# HS928 #szas1108069



## orangputeh (Nov 24, 2016)

i know from the plano honda website that the 928's were built from 1998 but is there a website that i can look up how old this machine is?

or a ph. number from honda I can call?

it is szas1108069 the guy selling it says it is only a couple years old but by the looks of it , it has been used a lot.

thank you.


----------



## YSHSfan (Jun 25, 2014)

The dealer should be able to help you with that. [email protected] can help you for sure, but I do not know how often he checks this site this time of the year........ Send him a PM


----------



## russkat (Feb 25, 2015)

Is the gas cap chrome or black ? Black was used on the older models.
Post a photo, the design of the skids was changed in the late 2000's (I think).


----------



## orangputeh (Nov 24, 2016)

russkat said:


> Is the gas cap chrome or black ? Black was used on the older models.
> Post a photo, the design of the skids was changed in the late 2000's (I think).


black gas cap and skids are thin.

looking for a Honda contact number to call to get exact year.


----------



## russkat (Feb 25, 2015)

Do the skids looks like this ? If no, then it's probably 9-10 years old or more.
Robert was last online here on the 21st and the 23rd over on MTF.
Maybe he is on vacation...


----------



## YSHSfan (Jun 25, 2014)

I had forgotten about the auger housing sides and skids mount change that took place in 09-10, so, if the skids mount like the picture shown prior it is 09-10 or newer, otherwise older than that.


----------



## Prime (Jan 11, 2014)

I have a HS 928 SZAS 1172415 I contacted Honda (Canada)to determine the age.
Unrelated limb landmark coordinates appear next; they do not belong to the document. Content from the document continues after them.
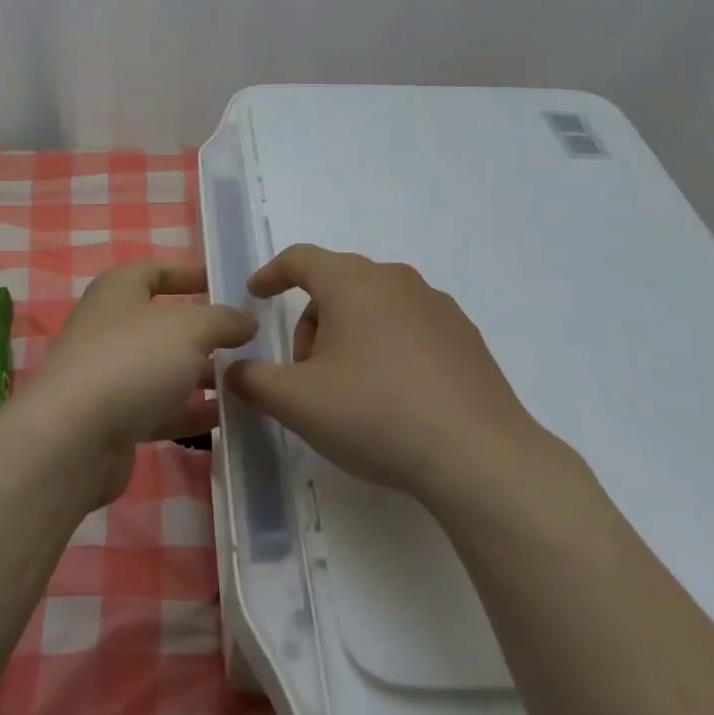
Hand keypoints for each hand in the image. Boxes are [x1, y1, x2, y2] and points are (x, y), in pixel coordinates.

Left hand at [17, 262, 255, 505]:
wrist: (73, 439)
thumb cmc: (132, 362)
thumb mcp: (189, 329)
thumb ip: (223, 320)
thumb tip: (247, 320)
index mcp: (118, 291)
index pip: (156, 272)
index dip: (189, 275)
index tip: (225, 286)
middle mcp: (110, 327)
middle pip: (164, 324)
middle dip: (206, 333)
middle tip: (249, 342)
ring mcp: (109, 375)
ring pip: (164, 369)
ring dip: (202, 375)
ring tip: (247, 382)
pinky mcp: (113, 418)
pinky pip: (160, 408)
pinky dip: (189, 411)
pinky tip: (225, 419)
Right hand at [228, 245, 557, 503]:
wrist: (478, 456)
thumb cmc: (375, 414)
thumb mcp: (296, 402)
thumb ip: (253, 381)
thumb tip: (235, 371)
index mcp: (352, 282)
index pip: (300, 258)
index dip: (271, 274)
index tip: (256, 295)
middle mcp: (396, 280)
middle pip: (337, 285)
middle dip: (311, 321)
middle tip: (304, 371)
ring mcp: (437, 306)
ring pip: (374, 306)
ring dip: (349, 335)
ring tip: (349, 389)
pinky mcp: (466, 337)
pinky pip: (409, 327)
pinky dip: (387, 347)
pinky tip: (393, 396)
At first they wouldnt tell me anything until I was the registered owner with them. Since I had already bought the machine it was a matter of filing ownership with Honda. I was told this machine went into service in Nov 2008 and that there were no recalls on the machine.That is all they would tell me. 
So yours being szas 1108069 its prob at least a year or two older. I dont know how many units honda produced per year.64346 spread on the serial numbers


----------



## [email protected] (Nov 21, 2011)

orangputeh said:


> i know from the plano honda website that the 928's were built from 1998 but is there a website that i can look up how old this machine is?
> 
> or a ph. number from honda I can call?
> 
> ...


Honda Customer Relations may be reached at (770) 497-6400.
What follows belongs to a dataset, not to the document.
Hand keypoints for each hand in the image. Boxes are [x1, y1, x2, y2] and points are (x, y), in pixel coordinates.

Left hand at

SZAS-1108069 was made in Japan, probably in 1998 or 1999. It was wholesaled to an unknown Honda dealer on 1/28/2000, and purchased by Cynthia H. of Truckee, CA on 2/28/2000. There are no open recalls, updates or active bulletins for this machine. 

FYI, Honda snow blowers don't have model years like cars. Instead, they use a version code called a K-number that increments as major changes are made. The very first version is called K0, and it my stay at K0 for years before being updated to K1. The K-number is part of the full model name on the serial number plate. You may see it written as "HS928K0TA" or "HS9280TA". 

Finally, if you would send me a private message with your name and address, and I will update the registration database to show you as the new owner. Honda asks for this in the unlikely event there is ever a product safety recall and needs to contact you.


----------



## YSHSfan (Jun 25, 2014)

[email protected] said:


> SZAS-1108069 was made in Japan, probably in 1998 or 1999. It was wholesaled to an unknown Honda dealer on 1/28/2000, and purchased by Cynthia H. of Truckee, CA on 2/28/2000.


 I guess the seller may have own the blower for only a few years and he is basing the age of the blower on that fact.
The blower was sold 17years ago, to me that it more than a "few" years old.... :facepalm_zpsdj194qh


----------